If carbon emissions are curbed and local stressors are addressed, coral reefs have the potential to persist and adapt over time. That's according to a study published in Proceedings of the National Academy of Sciences by researchers at the University of Hawaiʻi at Mānoa Hawaiʻi Institute of Marine Biology (HIMB). These findings suggest that coral conservation in a changing world is possible-but urgent action is essential.
This work was conducted by the Toonen-Bowen "ToBo" Lab, with partners at UH Mānoa and The Ohio State University.

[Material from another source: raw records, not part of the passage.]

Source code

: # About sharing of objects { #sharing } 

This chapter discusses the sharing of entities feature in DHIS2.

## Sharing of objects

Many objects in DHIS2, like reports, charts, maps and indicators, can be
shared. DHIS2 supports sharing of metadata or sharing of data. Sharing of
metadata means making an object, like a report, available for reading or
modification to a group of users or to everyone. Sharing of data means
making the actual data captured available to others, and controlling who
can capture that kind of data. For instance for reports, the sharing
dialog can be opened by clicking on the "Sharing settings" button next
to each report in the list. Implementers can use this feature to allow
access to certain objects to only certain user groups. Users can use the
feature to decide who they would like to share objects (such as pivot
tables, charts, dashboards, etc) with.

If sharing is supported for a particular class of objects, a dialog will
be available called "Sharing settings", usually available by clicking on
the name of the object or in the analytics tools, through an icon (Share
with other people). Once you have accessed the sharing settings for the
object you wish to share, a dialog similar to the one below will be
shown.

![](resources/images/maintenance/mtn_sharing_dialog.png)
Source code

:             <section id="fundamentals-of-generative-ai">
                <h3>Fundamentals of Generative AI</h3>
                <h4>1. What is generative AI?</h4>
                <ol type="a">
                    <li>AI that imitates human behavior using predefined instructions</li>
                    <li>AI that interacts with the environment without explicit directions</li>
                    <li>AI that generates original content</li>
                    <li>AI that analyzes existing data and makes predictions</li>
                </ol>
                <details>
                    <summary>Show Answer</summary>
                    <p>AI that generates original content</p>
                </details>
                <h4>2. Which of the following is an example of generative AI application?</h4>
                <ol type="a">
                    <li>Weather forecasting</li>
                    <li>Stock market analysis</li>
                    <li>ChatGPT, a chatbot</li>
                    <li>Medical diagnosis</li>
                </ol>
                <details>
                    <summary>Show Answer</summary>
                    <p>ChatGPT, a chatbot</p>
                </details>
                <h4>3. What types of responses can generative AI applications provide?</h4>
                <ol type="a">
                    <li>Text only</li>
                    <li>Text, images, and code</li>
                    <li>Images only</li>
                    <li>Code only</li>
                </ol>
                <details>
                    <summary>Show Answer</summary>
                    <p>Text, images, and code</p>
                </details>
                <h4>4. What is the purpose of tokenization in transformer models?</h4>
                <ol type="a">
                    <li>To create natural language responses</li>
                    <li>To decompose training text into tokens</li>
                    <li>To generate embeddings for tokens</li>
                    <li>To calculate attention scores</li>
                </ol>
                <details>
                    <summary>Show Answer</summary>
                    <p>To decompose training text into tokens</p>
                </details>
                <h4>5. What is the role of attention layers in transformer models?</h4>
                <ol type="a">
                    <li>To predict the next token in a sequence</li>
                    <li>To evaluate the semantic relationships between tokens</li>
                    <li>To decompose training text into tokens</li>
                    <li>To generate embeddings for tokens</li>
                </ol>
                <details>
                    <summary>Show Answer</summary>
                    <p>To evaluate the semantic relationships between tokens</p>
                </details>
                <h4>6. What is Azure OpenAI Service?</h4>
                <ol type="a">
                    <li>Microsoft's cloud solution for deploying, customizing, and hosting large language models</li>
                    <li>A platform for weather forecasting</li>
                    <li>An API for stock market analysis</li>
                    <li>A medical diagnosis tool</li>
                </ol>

HIMB researchers created 40 experimental systems known as "mesocosms," which mimic the environment of a coral reef in the wild. The mesocosms included eight Hawaiian coral species, reef sand, rubble and marine creatures, representing one of the most diverse ecosystems on the planet. For two years, the team exposed the mesocosms to different scenarios of higher temperature, higher acidity or a combination of both ocean stressors to see how the reef communities would react to future climate scenarios.
"We included the eight most common coral species in Hawaiʻi, which constitute about 95% of the coral cover on Hawaiian reefs, and many of the most common coral types across the Pacific and Indian Oceans," said Christopher Jury, HIMB post-doctoral researcher and lead author of the study. "By understanding how these species respond to climate change, we should have a better understanding of how Hawaiian reefs and other Indo-Pacific reefs will change over time, and how to better allocate resources as well as plan for the future."
The team controlled levels of temperature and acidity in the mesocosms. They measured the calcification (where individual coral organisms build their own skeletons by secreting a salt known as calcium carbonate) responses of the coral reef communities and the biodiversity of these systems.
"These experimental reef communities persisted as new reef communities rather than collapsing," said Jury. "This was a very surprising result, since almost all projections of reef futures suggest that the corals should have almost entirely died, the reef communities should have experienced net carbonate dissolution, and reef biodiversity should have collapsed. None of those things happened in this study."
"Rather than focusing on just one or two species in isolation, we included the entire complement of reef species from microbes, to algae, invertebrates, and fish, under realistic conditions they would experience in nature," said Rob Toonen, HIMB professor and Ruth Gates Endowed chair, and co-senior author of the study. "These more realistic mesocosm experiments help us to understand how coral reefs will change over time."